Indeed, you often reference a personal narrative in your work. In a way, I feel that history and personal life melt in your research. Here, you are touching upon the idea of home in relation to personal memories of home, your mum’s. What drew you to deal with domesticity, as well as personal histories in a more obvious yet radical way in this exhibition?

Rebecca Ackroyd

The show was born out of a conversation with my mum when she was telling me about walking through London with bare feet in the sixties.  I kept coming back to the idea of younger generations shedding the ideals of an older generation, especially post WW2. There seemed to be a historical projection that life went from black and white to a more vibrant explosion of colour and energy. 

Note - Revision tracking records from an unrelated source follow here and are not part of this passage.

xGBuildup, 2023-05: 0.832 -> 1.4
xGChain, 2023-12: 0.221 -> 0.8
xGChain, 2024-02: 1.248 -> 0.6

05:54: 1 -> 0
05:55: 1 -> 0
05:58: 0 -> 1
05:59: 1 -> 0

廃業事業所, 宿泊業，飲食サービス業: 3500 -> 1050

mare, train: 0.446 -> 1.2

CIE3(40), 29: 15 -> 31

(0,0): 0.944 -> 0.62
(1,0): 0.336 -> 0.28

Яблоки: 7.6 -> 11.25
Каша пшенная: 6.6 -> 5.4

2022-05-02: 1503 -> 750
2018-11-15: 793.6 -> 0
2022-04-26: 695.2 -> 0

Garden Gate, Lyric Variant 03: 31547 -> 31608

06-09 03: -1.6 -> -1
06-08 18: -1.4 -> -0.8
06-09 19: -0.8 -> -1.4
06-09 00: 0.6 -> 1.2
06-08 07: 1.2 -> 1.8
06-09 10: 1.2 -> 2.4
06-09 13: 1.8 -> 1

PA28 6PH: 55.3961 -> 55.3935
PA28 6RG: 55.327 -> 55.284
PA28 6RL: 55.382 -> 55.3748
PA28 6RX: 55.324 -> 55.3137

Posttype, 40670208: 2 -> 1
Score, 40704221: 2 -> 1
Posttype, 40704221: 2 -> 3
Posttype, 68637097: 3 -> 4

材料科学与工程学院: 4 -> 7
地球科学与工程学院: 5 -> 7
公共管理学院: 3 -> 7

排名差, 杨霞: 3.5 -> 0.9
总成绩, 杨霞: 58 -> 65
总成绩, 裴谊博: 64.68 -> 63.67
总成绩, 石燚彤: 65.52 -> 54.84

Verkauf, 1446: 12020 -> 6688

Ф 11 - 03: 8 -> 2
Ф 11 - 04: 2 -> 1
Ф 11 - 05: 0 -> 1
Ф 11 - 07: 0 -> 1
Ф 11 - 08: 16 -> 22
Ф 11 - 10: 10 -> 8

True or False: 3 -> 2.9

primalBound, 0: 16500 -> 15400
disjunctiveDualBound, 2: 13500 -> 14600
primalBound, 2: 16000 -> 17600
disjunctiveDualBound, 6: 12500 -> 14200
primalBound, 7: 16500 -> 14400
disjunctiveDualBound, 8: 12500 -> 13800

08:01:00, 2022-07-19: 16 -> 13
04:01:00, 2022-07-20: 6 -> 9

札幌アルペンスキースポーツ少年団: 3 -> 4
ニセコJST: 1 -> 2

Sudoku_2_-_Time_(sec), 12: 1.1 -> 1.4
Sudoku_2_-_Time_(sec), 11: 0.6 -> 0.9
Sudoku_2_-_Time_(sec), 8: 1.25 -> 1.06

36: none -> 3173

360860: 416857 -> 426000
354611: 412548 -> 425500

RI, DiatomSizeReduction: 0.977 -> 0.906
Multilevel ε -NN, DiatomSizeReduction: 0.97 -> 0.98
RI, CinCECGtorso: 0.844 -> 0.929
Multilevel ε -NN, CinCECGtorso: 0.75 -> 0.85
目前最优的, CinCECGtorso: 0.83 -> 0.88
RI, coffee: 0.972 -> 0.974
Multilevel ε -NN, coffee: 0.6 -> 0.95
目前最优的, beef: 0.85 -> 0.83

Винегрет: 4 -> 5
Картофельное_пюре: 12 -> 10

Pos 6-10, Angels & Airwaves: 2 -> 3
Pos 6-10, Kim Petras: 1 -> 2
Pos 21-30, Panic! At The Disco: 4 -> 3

I wanted to explore how nostalgia might tinge the reality of these times in a more optimistic or romanticised way and how, more generally, history can become skewed in a way that is disjointed from the actual experience of living through the time, particularly these important moments in cultural change.

Alicia Reymond

I particularly enjoy how you address the idea of lineage, intergenerational female experiences, as well as the listening to individuals (lost) stories. Could you expand on that?

Rebecca Ackroyd

For the show I cast body parts of my mum, dad, sister and niece, which felt a bit like capturing a particular moment in a body and freezing it before it grows or changes and eventually disappears. I wanted to relate to the idea of nostalgia and longing for another time and I started recording conversations with my mum about her experiences growing up, which I eventually used as the text to accompany the show.  Through our conversations I lifted certain sentences or paragraphs and then pasted them in no particular order and unrelated to the chronology. I wasn’t interested in creating a linear narrative with a beginning, middle and end.

Memories are in themselves fragments of a bigger picture, individually they give a window into a particular time in a person's life without having to know the rest of their history.  I wanted to use the conversations with my mum as a way into different periods of time in the twentieth century, to use her almost like a portal into a world I don’t know.